**Directions**
Every line of the material below in which "right" shows up is to be located and copied.

**Provided material**

----------------------------------------

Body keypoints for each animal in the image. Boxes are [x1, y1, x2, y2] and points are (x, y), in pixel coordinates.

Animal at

----------------------------------------

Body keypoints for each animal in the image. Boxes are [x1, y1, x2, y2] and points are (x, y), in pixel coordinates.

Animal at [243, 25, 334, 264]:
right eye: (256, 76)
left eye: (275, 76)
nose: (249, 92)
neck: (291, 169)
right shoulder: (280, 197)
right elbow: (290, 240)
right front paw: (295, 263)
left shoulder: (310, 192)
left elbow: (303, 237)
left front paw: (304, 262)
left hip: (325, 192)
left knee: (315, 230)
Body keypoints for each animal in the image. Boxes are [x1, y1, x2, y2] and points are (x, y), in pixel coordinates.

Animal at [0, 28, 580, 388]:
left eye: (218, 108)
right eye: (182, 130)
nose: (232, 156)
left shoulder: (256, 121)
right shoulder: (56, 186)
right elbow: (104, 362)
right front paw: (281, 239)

----------------------------------------

**Reply to the exercise**
right eye: (256, 76)
right shoulder: (280, 197)
right elbow: (290, 240)
right front paw: (295, 263)
right eye: (182, 130)
right shoulder: (56, 186)
right elbow: (104, 362)
right front paw: (281, 239)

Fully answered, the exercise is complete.